:: 자료 살펴보기 ::
1) query() 예제 코드의 [예제2]에서 DataFrame의 인덱스로 지정된 열은 무엇인가?
2) query() 예제 코드에서 "### [예제1] query()"부터 "disp('df', 'df3')"까지 포함하여 그대로 옮겨 적어 주세요.

:: 선정 본문 ::
· · · ·

In [None]:
from IPython.core.interactiveshell import InteractiveShell
InteractiveShell.ast_node_interactivity = "all"

class disp(object):
    template = '<div style="float: left;padding:10px;"> <b>[{0}]</b> {1}</div>'
    def __init__(self, *args):
        self.args = args
        
    def _repr_html_(self):
        return '\n'.join(self.template.format(a, eval(a)._repr_html_())
                         for a in self.args)

import pandas as pd  
import numpy as np

### [예제1] query() 메서드 이해

In [None]:
df = pd.DataFrame({'name':['kim','lee','park','song'], 'age':[20, 40, 35, 25]})

In [None]:
# [1]

df1 = df[df['age'] >= 20 and df['age'] <= 30] #error
df2 = df[20 <= df['age'] <= 30] #error
df3 = df[(df['age'] >= 20) & (df['age'] <= 30)]
    
disp('df', 'df3')

In [None]:
# [2]

df4 = df.query('age >= 20 & age <= 30') 
df5 = df.query('age >= 20 and age <= 30')
df6 = df.query('20 <= age <= 30')
disp('df4', 'df5', 'df6')

In [None]:
# [3]

df7 = df[df['name'] in ['kim', 'park']] #error
df8 = df[(df['name'] == 'kim')|(df['name'] == 'park')]
df9 = df[df['name'].isin(['kim', 'park'])]
disp('df8', 'df9')

In [None]:
# [4]

df10 = df.query('name in ["kim", "park"]')
df11 = df.query('name == ["kim", "park"]')
df12 = df.query('name.isin(["kim", "park"])', engine='python')
disp('df10', 'df11', 'df12')

### [예제2] query() 메서드 이해2

In [None]:
df = pd.DataFrame({'names':['kim','lee','park','song'], 'class':list('ABAC'),
                   'exam':[80,50,90,60]}).set_index('names')

In [None]:
# [1]

df1 = df[df['names']=='kim'] #error
df2 = df.query('names=="kim"')
df3 = df.query('index=="kim"')
    
disp('df', 'df2', 'df3')

In [None]:
# [2]

x, y = df['class'], 'A'
df4 = df.query('class == "A"') #error
df5 = df.query('`class` == "A"')
df6 = df.query('@x == @y')

disp('df5', 'df6')

In [None]:
# [3]

x = df['exam'].mean()
y = ['A', 'C']
df7 = df.query('exam <= @x')
v1 = df.query('`class` in @y ')['exam'].max()
disp('df','df7')
v1

### [예제3] filter() 메서드 이해

In [None]:
df = pd.DataFrame({'name':['kim','lee','park','ki'], 
                   'kor':[80,50,90,60], 'eng':[70,100,80,50]}).set_index('name')

· · · ·

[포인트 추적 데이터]
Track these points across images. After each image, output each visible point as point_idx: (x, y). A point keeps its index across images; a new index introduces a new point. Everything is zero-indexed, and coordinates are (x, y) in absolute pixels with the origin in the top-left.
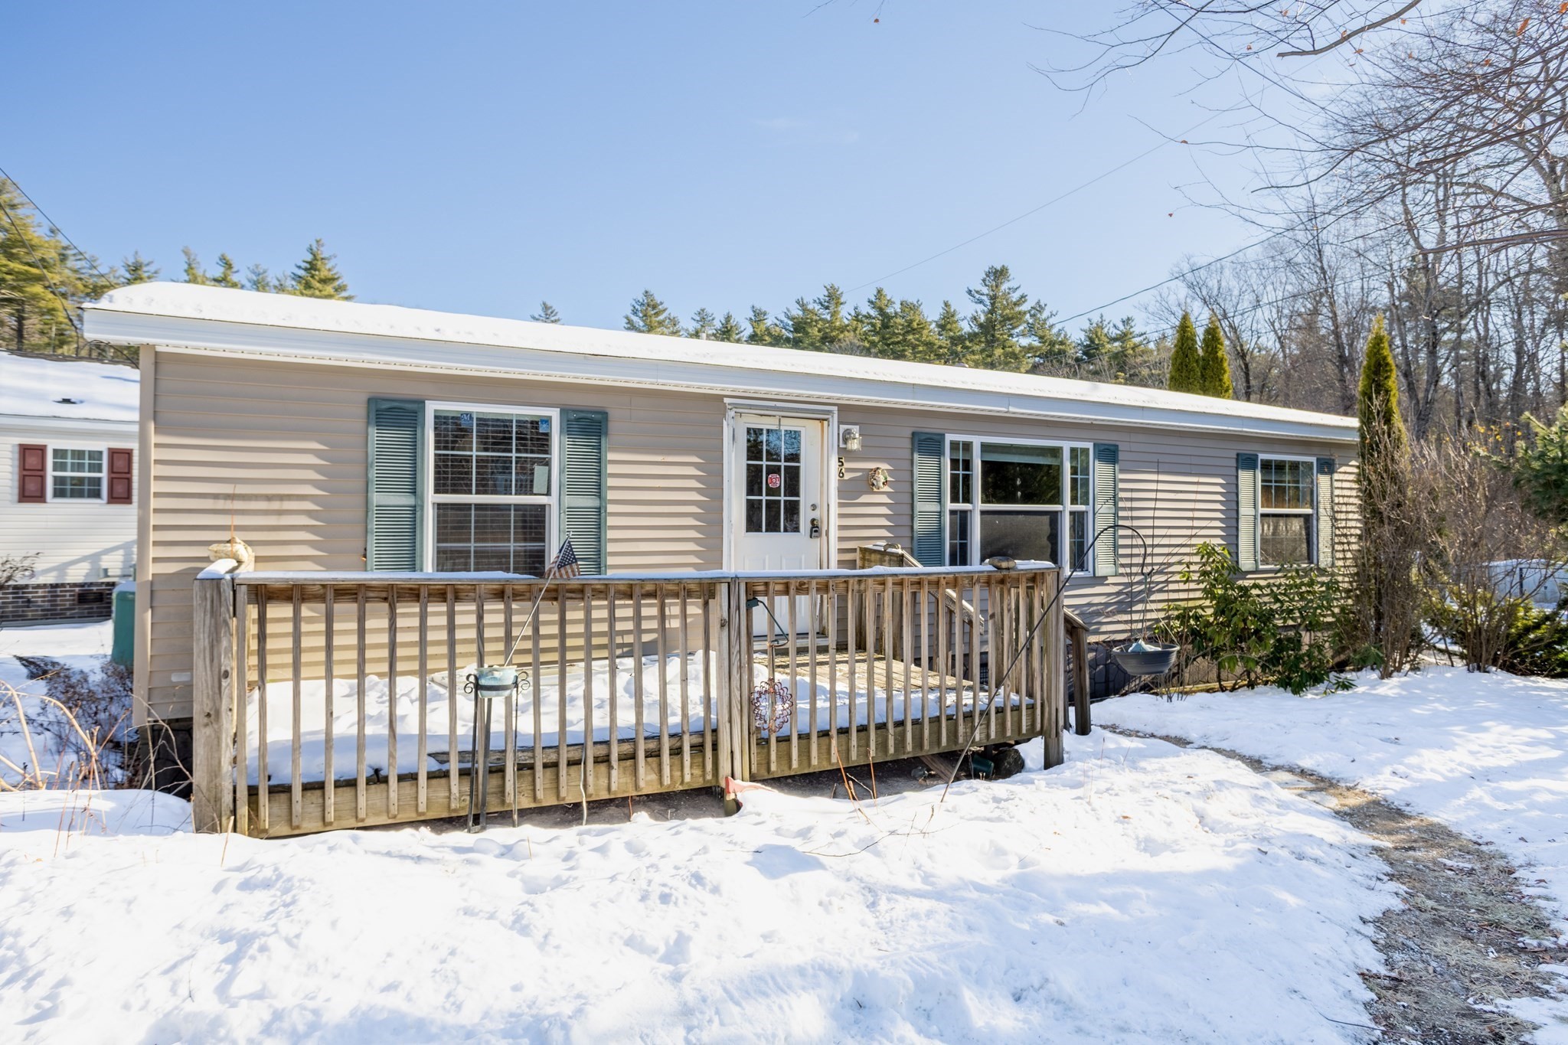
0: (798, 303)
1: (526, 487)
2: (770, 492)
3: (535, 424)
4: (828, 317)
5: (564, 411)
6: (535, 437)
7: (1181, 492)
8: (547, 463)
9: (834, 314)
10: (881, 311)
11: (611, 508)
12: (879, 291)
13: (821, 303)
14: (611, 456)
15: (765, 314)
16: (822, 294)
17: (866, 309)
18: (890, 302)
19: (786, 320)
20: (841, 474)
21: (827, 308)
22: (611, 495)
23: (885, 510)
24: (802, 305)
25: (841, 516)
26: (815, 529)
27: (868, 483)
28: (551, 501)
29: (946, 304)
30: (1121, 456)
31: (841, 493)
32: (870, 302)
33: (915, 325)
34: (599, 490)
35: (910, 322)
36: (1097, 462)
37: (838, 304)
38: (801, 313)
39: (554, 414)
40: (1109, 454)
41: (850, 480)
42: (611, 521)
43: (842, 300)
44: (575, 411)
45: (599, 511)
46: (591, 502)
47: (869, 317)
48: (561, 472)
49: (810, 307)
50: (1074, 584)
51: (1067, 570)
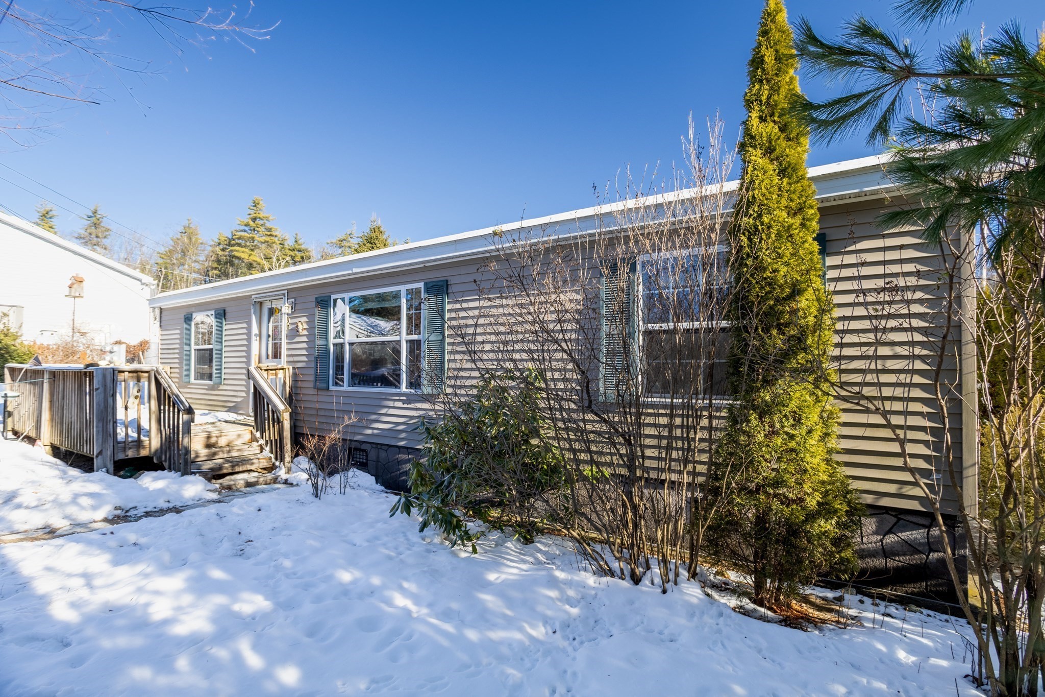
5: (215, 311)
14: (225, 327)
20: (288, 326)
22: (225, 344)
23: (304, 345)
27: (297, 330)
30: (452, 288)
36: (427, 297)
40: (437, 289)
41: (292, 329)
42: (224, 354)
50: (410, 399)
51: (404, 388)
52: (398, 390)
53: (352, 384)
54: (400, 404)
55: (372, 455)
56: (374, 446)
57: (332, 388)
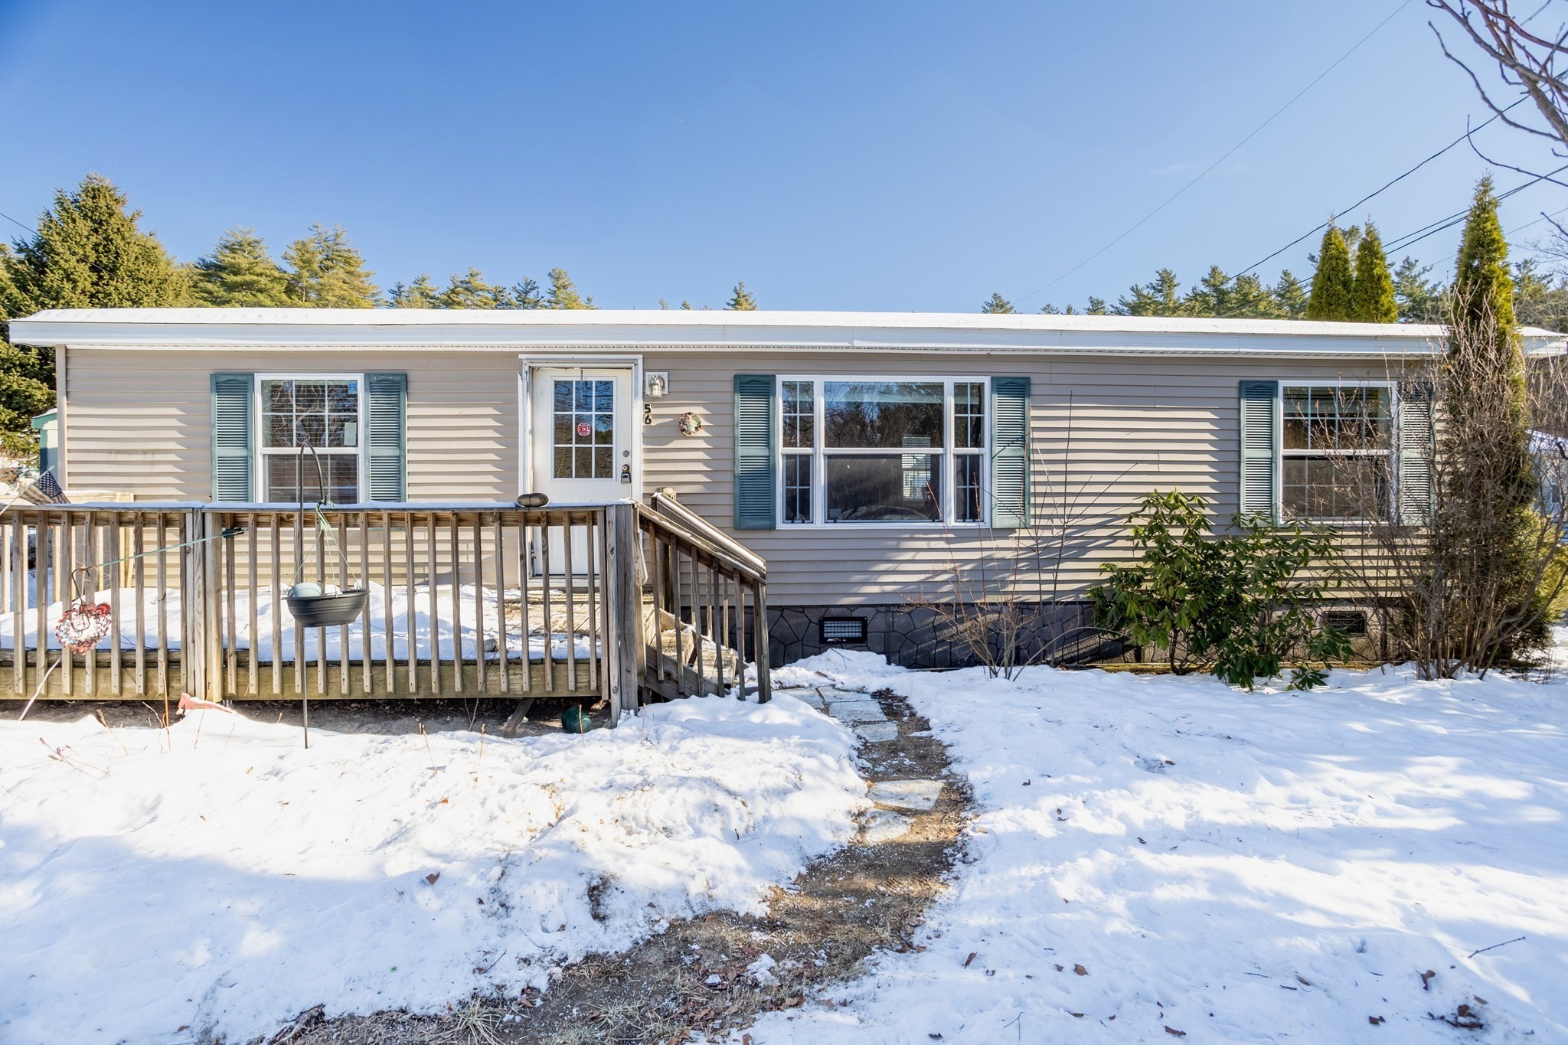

· · · ·

:: 항목별 답변 ::
1) 'names' 열이다.

2)
### [예제1] query() 메서드 이해

In [None]:
df = pd.DataFrame({'name':['kim','lee','park','song'], 'age':[20, 40, 35, 25]})

In [None]:
# [1]

df1 = df[df['age'] >= 20 and df['age'] <= 30] #error
df2 = df[20 <= df['age'] <= 30] #error
df3 = df[(df['age'] >= 20) & (df['age'] <= 30)]
    
disp('df', 'df3')